The threat of outages looms over other regional markets. In November 2023, the North American Electric Reliability Corp (NERC) warned that extreme cold weather could threaten 180 million Americans and Canadians due to lacking natural gas infrastructure.5 Indeed, transmission constraints and limited natural gas pipeline infrastructure loom particularly large in the Independent System Operator New England
(ISO NE), where attempts to add natural gas infrastructure (like the cancelled Northeast Energy Direct project)6 and transmission (like the similarly cancelled Twin States Clean Energy Link)7 have often been unsuccessful resulting in system constraints.

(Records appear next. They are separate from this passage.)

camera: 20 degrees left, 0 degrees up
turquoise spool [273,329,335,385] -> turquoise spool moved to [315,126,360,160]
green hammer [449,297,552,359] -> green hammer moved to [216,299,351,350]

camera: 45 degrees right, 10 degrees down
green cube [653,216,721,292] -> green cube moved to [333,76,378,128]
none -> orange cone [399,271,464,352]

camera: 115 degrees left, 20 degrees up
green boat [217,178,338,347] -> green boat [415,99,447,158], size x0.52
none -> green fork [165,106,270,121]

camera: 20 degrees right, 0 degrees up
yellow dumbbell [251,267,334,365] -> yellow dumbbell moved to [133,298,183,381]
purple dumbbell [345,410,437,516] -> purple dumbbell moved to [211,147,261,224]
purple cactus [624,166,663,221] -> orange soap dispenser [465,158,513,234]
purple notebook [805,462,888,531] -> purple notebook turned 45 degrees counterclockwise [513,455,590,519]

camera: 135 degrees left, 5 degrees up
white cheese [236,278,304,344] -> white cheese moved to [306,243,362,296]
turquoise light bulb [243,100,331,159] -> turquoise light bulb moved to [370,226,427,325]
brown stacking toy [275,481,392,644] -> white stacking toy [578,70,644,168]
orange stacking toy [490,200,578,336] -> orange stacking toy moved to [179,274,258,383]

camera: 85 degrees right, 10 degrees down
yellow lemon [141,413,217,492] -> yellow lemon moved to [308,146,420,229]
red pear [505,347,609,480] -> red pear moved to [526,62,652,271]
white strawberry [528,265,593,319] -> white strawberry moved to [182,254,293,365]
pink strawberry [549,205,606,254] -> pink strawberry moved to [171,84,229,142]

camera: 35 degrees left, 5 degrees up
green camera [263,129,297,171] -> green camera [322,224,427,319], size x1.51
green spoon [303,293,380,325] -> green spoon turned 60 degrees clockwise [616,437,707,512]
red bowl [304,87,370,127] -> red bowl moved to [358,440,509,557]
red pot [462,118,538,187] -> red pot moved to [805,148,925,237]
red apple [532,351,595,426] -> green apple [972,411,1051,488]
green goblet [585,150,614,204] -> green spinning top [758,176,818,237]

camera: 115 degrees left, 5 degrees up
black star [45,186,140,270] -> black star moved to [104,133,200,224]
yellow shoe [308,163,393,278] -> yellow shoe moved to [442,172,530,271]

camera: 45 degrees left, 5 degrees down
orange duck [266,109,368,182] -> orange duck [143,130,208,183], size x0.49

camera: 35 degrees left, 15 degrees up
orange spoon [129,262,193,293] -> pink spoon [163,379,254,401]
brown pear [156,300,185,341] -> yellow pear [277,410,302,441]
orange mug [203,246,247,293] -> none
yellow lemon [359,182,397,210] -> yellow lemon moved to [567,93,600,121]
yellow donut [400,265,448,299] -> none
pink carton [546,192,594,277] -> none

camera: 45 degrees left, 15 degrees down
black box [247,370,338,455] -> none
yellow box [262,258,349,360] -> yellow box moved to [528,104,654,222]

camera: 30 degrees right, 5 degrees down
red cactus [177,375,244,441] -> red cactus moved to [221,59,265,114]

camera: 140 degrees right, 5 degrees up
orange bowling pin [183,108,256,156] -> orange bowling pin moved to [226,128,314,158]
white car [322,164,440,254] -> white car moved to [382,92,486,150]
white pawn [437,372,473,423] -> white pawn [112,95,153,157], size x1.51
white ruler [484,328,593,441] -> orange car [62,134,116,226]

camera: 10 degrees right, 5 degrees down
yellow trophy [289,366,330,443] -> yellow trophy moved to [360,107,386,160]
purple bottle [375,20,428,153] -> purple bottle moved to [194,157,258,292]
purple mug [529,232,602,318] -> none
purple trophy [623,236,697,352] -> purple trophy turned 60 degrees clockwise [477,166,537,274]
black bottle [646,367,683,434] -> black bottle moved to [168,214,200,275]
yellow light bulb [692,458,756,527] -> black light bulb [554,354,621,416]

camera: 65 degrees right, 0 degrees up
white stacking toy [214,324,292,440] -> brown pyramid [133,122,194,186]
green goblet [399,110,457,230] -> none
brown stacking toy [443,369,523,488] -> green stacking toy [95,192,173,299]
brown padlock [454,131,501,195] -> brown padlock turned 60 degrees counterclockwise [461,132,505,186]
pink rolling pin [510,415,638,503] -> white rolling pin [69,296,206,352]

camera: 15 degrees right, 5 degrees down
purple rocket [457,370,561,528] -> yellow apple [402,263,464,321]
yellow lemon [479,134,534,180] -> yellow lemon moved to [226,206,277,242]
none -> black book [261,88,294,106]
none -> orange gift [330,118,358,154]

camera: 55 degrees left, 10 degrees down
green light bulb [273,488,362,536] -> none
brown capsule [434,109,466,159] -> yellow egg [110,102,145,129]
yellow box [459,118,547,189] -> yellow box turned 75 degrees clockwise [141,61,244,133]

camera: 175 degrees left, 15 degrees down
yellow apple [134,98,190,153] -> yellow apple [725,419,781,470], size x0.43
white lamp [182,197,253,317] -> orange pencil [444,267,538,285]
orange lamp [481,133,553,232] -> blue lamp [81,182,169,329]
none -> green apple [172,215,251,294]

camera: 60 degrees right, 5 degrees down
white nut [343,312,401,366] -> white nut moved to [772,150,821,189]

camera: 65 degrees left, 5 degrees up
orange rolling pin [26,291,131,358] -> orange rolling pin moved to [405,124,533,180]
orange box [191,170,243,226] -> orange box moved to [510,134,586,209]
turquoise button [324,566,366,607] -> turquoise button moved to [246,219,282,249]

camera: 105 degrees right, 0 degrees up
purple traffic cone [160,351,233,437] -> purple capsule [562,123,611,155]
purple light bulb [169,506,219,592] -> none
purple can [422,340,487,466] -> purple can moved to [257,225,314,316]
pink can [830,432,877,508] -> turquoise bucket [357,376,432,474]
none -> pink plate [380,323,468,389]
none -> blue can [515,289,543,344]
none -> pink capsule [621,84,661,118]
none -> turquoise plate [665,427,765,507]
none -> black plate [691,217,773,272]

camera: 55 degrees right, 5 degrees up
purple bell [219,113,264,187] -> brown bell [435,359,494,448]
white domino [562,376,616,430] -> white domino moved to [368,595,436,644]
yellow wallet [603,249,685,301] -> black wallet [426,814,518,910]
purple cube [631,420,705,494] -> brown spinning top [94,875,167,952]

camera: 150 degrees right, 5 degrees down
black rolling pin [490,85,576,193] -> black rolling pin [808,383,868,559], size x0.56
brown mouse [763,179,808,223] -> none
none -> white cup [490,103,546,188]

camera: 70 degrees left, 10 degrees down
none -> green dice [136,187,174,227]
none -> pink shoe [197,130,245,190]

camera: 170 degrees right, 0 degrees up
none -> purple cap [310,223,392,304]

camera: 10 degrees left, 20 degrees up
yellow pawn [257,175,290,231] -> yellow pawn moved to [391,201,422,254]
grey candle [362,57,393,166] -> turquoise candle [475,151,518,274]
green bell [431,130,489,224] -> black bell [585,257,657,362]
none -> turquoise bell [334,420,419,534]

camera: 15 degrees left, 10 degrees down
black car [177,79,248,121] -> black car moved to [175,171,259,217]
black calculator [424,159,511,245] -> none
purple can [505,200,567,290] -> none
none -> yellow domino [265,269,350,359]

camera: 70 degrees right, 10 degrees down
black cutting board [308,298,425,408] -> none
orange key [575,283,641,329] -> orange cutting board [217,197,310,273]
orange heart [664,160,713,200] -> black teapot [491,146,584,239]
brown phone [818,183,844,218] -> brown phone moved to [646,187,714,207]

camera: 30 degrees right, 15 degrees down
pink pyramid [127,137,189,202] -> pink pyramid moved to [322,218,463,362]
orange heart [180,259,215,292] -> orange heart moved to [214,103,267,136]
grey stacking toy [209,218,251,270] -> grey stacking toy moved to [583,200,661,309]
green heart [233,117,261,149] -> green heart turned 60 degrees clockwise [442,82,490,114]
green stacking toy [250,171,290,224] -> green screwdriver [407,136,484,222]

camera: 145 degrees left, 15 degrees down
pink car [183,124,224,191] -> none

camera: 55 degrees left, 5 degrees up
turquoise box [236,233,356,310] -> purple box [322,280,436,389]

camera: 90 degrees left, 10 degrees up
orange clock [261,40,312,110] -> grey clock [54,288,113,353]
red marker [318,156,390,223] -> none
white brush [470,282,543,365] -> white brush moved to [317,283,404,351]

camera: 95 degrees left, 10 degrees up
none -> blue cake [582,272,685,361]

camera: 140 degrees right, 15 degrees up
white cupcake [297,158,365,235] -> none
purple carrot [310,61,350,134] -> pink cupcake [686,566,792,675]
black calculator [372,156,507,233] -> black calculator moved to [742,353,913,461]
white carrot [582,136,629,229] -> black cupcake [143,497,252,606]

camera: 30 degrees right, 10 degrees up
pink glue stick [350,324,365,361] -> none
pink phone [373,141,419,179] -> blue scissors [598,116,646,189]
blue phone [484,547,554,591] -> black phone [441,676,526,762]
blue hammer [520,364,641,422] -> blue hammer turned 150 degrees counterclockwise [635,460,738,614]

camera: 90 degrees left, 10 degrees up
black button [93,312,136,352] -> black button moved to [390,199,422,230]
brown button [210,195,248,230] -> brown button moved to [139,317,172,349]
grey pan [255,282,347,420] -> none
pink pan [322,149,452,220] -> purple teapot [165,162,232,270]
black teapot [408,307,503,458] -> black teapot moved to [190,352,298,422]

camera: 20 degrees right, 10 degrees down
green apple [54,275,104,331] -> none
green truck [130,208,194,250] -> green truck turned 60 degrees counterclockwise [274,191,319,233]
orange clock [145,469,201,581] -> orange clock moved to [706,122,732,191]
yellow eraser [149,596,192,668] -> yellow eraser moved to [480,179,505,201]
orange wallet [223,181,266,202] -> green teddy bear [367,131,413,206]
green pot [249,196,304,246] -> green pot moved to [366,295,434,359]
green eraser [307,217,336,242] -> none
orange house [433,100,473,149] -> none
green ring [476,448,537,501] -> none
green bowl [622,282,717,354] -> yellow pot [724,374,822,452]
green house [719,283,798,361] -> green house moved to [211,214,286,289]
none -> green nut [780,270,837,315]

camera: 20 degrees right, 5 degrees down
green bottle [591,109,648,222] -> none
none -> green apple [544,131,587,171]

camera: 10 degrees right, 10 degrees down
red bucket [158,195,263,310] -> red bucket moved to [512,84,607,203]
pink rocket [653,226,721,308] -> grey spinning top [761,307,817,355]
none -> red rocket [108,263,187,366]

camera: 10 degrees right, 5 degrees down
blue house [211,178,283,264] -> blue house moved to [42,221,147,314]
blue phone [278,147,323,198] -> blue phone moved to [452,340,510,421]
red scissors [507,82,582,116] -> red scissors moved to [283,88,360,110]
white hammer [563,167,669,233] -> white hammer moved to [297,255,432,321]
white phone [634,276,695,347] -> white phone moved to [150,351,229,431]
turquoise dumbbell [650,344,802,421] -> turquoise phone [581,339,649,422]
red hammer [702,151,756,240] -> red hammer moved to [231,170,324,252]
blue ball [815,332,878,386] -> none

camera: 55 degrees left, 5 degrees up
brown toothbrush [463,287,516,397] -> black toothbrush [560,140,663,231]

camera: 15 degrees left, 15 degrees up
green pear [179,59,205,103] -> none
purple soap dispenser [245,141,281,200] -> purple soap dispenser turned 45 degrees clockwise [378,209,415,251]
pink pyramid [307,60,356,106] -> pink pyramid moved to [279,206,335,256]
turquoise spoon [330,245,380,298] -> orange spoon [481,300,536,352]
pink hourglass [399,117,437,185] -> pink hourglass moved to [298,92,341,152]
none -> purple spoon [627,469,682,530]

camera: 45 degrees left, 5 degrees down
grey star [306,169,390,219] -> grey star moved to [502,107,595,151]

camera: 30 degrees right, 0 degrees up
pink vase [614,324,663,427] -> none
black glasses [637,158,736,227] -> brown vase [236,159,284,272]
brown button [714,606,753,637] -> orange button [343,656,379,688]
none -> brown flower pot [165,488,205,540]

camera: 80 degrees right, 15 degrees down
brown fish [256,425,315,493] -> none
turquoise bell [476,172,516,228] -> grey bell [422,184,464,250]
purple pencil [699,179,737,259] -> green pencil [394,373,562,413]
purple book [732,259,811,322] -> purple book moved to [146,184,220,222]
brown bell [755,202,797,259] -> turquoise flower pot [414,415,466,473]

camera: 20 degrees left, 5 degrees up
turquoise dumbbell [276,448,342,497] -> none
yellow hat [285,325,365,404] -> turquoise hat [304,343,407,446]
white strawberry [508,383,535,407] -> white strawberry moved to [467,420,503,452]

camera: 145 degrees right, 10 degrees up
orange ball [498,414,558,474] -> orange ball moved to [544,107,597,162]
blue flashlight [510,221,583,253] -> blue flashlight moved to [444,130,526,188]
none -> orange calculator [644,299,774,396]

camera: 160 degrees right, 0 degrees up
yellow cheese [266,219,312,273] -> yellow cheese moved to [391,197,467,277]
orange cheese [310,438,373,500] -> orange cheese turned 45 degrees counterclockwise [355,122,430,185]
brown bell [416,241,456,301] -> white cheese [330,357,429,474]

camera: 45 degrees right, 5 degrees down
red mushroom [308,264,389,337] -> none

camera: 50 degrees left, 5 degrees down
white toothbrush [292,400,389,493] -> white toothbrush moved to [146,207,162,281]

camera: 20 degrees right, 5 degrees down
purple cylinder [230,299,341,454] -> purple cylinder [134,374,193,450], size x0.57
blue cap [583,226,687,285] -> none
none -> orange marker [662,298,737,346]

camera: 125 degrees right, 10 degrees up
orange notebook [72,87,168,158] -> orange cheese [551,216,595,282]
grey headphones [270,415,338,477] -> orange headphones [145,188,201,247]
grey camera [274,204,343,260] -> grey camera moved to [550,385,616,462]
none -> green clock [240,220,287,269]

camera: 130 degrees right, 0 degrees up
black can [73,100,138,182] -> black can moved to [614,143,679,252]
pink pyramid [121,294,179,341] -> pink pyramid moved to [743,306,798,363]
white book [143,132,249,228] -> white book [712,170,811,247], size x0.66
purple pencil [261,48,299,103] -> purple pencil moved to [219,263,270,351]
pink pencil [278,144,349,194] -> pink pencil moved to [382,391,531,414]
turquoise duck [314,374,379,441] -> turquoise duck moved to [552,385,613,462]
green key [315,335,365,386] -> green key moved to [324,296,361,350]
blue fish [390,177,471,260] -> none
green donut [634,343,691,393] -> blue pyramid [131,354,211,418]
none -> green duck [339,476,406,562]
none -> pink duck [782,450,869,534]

The aforementioned challenges for regional grids occurred despite it being a time when demand growth—and the resultant incremental strain on those systems—had been comparatively muted. Enter the onset of potentially significant growth. Concerns about this trend began several years ago, with the NERC noting in its 2022 Long-Term Reliability Assessment highlighting that “projected growth rates of electricity peak demand and energy in North America are increasing for the first time in recent years.”8 Electrification and data center growth, primarily from crypto operations, were noted at the time. Inside of two years later, the expectations for growth have accelerated. A report by Grid Strategies filed with the Federal Energy Regulatory Commission (FERC) entitled “The Era of Flat Power Demand is Over” pointed to projected demand growth accelerating to a rate of 4.7 percent from a prior estimate of 2.6 percent year-over-year for expected peak demand in 2028, primarily as a result of data center demand broadly and AI specifically.9,10 Markets like PJM were already anticipating significant growth in peak load requirements from electrification before contemplating significant additional demand pull from the addition of data centers as depicted below.
More worryingly, Grid Strategies noted that such forecasts are “likely an underestimate: several more recent updates are adding additional GWs to that forecast. Next year’s forecast is likely to show an even higher nationwide growth rate.”11 Goldman Sachs, in a recent report on the implications of data center and AI-related demand, drew a similar conclusion noting “an acceleration in U.S. electricity demand CAGR to 2.4 percent through the end of the decade from 0% in the last decade.”12
With regional grids straining following a period of relatively muted demand growth, it is fair to wonder how they will perform absent significant additional investment. Indeed, Goldman Sachs estimates $50 billion of additional investment in U.S. power generation capacity will be needed to meet data center demand growth.13 Indeed, there are a number of areas that are expected to see increased investment as a result of this forecast growth.
The U.S. power market is approaching a period of potentially significant growth, well above what it experienced thus far this century. With grid instability already a challenge in many regions, the need for additional investment in a range of solutions is coming into focus. Power generation, energy infrastructure and energy storage all are likely to see increased investment as a result. Service providers and efficiency solutions are also likely to play an important role in the coming decade as the United States seeks to embrace—and manage— a new wave of power demand.